Prezydent USA Joe Biden omyłkowo odniósł się do prezydenta Ukrainy Wołodymyra Zełenskiego jako "prezydenta Putina" podczas szczytu NATO w Waszyngtonie w czwartek, błąd, który wystąpił, gdy więcej członków jego Partii Demokratycznej wezwało 81-letniej głowy państwa do ponownego rozważenia kandydatury reelekcyjnej.
"A teraz chcę przekazać to prezydentowi Ukrainy, który ma tyle samo odwagi co determinacji - panie i panowie, prezydent Putin" - powiedział Biden, wywołując oklaski publiczności.
Szybko się poprawił, mówiąc: "Zamierzam pokonać prezydenta Putina, panie prezydencie Zełenskiego.
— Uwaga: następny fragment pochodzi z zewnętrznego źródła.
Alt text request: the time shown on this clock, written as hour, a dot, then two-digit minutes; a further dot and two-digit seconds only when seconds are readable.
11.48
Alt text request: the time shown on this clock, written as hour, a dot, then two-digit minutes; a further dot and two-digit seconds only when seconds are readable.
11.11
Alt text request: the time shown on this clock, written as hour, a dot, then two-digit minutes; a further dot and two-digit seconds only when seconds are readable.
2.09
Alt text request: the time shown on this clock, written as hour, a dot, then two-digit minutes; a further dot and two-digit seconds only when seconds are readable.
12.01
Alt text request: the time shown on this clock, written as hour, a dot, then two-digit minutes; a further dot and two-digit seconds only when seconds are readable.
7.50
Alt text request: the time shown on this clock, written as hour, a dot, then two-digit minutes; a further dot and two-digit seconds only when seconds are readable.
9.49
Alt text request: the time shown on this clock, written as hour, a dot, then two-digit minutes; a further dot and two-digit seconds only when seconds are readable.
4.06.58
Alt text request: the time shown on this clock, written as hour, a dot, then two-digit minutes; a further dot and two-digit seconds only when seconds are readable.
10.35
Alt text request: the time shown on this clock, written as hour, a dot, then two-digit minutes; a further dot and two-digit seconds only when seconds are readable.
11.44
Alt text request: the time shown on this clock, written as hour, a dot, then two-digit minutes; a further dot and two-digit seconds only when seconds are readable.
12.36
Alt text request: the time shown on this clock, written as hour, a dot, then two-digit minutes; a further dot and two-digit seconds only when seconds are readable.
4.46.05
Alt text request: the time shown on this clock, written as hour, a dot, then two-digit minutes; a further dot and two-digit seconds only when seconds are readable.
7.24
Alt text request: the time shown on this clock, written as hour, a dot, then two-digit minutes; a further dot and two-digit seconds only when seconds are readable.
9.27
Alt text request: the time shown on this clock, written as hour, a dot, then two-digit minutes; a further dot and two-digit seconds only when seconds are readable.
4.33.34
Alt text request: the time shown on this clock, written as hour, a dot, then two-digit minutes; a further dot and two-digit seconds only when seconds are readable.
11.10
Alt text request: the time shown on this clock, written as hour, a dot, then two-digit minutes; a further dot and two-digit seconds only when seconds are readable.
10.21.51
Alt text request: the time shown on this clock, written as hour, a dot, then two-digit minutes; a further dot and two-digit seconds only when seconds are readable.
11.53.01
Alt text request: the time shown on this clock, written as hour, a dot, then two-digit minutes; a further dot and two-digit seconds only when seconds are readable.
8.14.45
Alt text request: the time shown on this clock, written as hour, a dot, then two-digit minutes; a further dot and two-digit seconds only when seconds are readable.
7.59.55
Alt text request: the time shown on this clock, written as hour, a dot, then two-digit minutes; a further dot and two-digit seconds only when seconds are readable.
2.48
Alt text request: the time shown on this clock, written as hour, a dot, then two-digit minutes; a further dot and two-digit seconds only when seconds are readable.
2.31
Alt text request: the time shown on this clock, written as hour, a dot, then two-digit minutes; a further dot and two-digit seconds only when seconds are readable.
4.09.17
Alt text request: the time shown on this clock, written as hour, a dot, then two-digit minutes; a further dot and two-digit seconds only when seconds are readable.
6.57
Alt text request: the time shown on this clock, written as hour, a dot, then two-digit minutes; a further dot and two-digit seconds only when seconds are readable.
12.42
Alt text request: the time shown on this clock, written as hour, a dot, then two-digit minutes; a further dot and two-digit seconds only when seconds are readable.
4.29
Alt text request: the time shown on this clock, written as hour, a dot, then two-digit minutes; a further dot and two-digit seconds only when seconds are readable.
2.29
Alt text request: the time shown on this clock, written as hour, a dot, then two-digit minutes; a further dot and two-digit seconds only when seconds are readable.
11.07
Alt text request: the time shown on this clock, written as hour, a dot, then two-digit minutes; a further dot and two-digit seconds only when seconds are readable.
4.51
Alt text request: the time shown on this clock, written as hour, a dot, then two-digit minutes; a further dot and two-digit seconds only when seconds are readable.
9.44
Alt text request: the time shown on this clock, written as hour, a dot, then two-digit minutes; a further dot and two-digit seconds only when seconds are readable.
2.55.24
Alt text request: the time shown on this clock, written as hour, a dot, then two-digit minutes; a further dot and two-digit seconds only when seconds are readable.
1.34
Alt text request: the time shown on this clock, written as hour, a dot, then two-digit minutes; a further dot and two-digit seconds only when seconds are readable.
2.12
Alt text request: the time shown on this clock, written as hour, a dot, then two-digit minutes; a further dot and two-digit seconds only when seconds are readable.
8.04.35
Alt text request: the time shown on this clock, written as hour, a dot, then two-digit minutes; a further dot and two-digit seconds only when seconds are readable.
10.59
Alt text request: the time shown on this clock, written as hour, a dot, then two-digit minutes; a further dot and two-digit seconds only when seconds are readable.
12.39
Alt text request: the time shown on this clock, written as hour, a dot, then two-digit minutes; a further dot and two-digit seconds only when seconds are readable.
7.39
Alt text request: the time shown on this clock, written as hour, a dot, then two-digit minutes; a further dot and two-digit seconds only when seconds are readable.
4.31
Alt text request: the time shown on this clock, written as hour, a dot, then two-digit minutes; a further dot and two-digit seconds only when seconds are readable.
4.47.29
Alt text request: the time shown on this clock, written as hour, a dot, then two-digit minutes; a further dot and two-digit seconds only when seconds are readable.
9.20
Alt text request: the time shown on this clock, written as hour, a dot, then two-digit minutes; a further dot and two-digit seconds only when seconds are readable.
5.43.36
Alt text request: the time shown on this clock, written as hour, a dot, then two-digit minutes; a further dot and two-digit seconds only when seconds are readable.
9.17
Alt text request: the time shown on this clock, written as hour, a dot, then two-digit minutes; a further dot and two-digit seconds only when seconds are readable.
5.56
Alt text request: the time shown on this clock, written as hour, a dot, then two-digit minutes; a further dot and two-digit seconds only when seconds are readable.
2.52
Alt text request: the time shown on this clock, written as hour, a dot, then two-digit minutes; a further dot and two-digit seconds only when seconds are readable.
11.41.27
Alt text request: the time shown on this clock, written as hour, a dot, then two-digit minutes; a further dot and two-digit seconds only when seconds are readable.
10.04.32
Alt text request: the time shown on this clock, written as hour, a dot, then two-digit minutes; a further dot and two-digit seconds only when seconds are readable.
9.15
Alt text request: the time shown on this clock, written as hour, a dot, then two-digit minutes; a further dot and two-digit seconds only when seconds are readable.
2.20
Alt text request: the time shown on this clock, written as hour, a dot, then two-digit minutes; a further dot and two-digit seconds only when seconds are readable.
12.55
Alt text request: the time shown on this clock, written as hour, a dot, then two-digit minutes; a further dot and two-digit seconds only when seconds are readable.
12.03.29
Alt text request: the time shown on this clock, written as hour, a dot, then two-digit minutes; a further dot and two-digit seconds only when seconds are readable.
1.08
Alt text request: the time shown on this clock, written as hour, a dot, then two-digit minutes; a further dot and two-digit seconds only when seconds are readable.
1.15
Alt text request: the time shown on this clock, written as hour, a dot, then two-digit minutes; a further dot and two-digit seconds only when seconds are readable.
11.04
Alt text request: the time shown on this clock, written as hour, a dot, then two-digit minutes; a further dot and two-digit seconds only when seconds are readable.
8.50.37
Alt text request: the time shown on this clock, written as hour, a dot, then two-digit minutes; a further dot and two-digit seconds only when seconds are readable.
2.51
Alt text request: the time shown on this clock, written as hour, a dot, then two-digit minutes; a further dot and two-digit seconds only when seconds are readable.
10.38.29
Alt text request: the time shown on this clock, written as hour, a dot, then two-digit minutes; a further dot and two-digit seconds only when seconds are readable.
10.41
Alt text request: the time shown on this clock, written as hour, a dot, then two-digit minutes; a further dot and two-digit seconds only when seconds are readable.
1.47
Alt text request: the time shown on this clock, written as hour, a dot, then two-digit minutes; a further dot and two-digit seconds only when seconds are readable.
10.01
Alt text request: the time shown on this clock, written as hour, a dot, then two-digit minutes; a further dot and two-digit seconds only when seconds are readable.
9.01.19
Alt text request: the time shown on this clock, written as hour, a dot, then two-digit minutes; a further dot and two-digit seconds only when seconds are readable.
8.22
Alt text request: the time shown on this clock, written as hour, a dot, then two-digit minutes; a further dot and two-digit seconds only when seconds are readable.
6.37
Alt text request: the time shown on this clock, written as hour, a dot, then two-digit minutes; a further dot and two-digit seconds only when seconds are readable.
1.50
Jestem bardzo skoncentrowany na pokonaniu Putina".
Incydent ten pojawia się wśród coraz częstszych wezwań ze strony Demokratów, aby Biden wycofał się z wyścigu prezydenckiego. Zelensky poradził sobie z błędem z humorem, mówiąc: "Jestem lepszy". Biden odpowiedział: "Jesteś o wiele lepszy".
Biden, który od dziesięcioleci boryka się z gafami, popełnił pomyłkę niecałą godzinę przed spotkaniem z dziennikarzami w Waszyngtonie na swojej pierwszej konferencji prasowej od czasu słabej debaty z byłym prezydentem Donaldem Trumpem pod koniec czerwca. Debata i inne wpadki słowne podsyciły obawy o bystrość umysłu Bidena.
Pomimo tych obaw, Biden odrzucił pytania dotyczące swojej kampanii podczas konferencji prasowej, podkreślając swoje zaangażowanie w dokończenie pracy, którą rozpoczął w 2021 roku.
"Jeśli zwalniam i nie mogę wykonać pracy - to znak, że nie powinienem tego robić" - powiedział. "Ale nic na to jeszcze nie wskazuje".
Jednak wkrótce po konferencji prasowej kilku innych demokratycznych prawodawców publicznie wezwało Bidena do ustąpienia, dołączając do co najmniej tuzina innych, którzy wyrazili podobne odczucia po debacie.
W swojej pierwszej odpowiedzi podczas konferencji prasowej Biden również błędnie odniósł się do wiceprezydent Kamali Harris jako "wiceprezydent Trump", dodatkowo podsycając obawy o jego werbalne błędy. Stało się to zaledwie godzinę po nieprawidłowym przedstawieniu Zelensky'ego.
Konferencja prasowa była dopiero pierwszą przeszkodą dla prezydenta USA. Biden ma zaplanowany kolejny głośny wywiad z Lesterem Holtem z NBC w poniedziałek. Darczyńcy są coraz bardziej zaniepokojeni, a wcześniej w czwartek kilka raportów wskazywało, że niektóre osoby z kampanii Bidena zastanawiają się, jak zachęcić go do ustąpienia.